-------- Data to examine --------
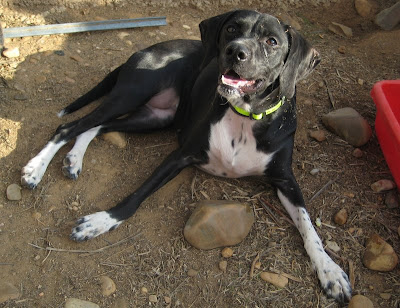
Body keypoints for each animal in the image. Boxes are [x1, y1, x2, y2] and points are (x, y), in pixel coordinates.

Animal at [22, 10, 350, 304]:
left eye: (272, 41)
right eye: (232, 29)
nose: (235, 51)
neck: (245, 116)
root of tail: (147, 48)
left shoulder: (285, 180)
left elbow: (309, 227)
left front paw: (331, 272)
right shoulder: (180, 156)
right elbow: (134, 197)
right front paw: (100, 222)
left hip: (155, 118)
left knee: (97, 127)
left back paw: (73, 159)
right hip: (131, 95)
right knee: (71, 126)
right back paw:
--------
- [What to produce]
Nothing but the pictures is to be left out; the rest of the listing should be copied exactly.

- [Answer space]
Body keypoints for each animal in the image. Boxes are [x1, y1, x2, y2] and points are (x, y), in pixel coordinates.

Animal at [22, 10, 350, 304]:
left eye: (272, 41)
right eye: (232, 29)
nose: (235, 51)
neck: (245, 116)
root of tail: (147, 48)
left shoulder: (285, 180)
left elbow: (309, 227)
left front paw: (331, 272)
right shoulder: (180, 156)
right elbow: (134, 197)
right front paw: (100, 222)
left hip: (155, 118)
left knee: (97, 127)
left back paw: (73, 159)
right hip: (131, 95)
right knee: (71, 126)
right back paw:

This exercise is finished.